Given instruction: Reproduce the lines below verbatim, starting with the first one and ending with the line containing "Art Brilliant Gullwing | 5: normal -> bold", inclusive.

Records from a collection
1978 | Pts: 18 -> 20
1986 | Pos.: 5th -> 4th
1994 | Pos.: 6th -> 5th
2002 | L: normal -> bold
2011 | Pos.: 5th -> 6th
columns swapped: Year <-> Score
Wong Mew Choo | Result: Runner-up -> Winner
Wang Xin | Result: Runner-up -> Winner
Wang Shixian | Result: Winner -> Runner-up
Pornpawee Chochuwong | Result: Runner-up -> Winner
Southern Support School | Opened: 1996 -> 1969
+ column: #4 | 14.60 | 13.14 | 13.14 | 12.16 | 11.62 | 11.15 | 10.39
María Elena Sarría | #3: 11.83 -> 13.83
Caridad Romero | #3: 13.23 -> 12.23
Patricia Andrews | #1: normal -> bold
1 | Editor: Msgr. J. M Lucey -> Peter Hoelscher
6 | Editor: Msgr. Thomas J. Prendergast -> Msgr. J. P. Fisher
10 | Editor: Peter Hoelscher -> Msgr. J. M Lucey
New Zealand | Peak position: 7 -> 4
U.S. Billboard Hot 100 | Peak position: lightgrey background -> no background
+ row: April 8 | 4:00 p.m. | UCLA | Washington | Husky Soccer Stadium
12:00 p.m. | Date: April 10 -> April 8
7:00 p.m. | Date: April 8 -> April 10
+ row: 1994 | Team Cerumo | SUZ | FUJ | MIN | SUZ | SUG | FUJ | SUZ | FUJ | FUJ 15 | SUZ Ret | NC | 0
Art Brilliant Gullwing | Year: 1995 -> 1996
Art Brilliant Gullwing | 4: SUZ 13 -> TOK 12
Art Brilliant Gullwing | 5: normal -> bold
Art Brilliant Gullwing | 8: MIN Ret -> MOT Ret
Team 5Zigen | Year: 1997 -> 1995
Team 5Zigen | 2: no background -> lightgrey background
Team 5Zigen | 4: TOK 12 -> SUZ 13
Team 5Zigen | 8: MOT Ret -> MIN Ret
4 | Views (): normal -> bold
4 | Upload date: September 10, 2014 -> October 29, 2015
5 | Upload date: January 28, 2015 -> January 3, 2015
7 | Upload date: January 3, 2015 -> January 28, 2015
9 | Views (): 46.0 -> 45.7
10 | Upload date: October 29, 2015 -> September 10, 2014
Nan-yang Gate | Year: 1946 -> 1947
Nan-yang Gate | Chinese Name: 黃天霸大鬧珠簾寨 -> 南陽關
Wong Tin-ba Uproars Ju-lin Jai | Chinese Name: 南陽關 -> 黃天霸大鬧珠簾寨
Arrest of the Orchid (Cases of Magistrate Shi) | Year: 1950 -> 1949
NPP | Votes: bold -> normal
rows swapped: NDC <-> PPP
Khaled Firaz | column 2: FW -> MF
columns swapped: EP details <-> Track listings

Completed task:
1978 | Pts: 18 -> 20
1986 | Pos.: 5th -> 4th
1994 | Pos.: 6th -> 5th
2002 | L: normal -> bold
2011 | Pos.: 5th -> 6th
columns swapped: Year <-> Score
Wong Mew Choo | Result: Runner-up -> Winner
Wang Xin | Result: Runner-up -> Winner
Wang Shixian | Result: Winner -> Runner-up
Pornpawee Chochuwong | Result: Runner-up -> Winner
Southern Support School | Opened: 1996 -> 1969
+ column: #4 | 14.60 | 13.14 | 13.14 | 12.16 | 11.62 | 11.15 | 10.39
María Elena Sarría | #3: 11.83 -> 13.83
Caridad Romero | #3: 13.23 -> 12.23
Patricia Andrews | #1: normal -> bold
1 | Editor: Msgr. J. M Lucey -> Peter Hoelscher
6 | Editor: Msgr. Thomas J. Prendergast -> Msgr. J. P. Fisher
10 | Editor: Peter Hoelscher -> Msgr. J. M Lucey
New Zealand | Peak position: 7 -> 4
U.S. Billboard Hot 100 | Peak position: lightgrey background -> no background
+ row: April 8 | 4:00 p.m. | UCLA | Washington | Husky Soccer Stadium
12:00 p.m. | Date: April 10 -> April 8
7:00 p.m. | Date: April 8 -> April 10
+ row: 1994 | Team Cerumo | SUZ | FUJ | MIN | SUZ | SUG | FUJ | SUZ | FUJ | FUJ 15 | SUZ Ret | NC | 0
Art Brilliant Gullwing | Year: 1995 -> 1996
Art Brilliant Gullwing | 4: SUZ 13 -> TOK 12
Art Brilliant Gullwing | 5: normal -> bold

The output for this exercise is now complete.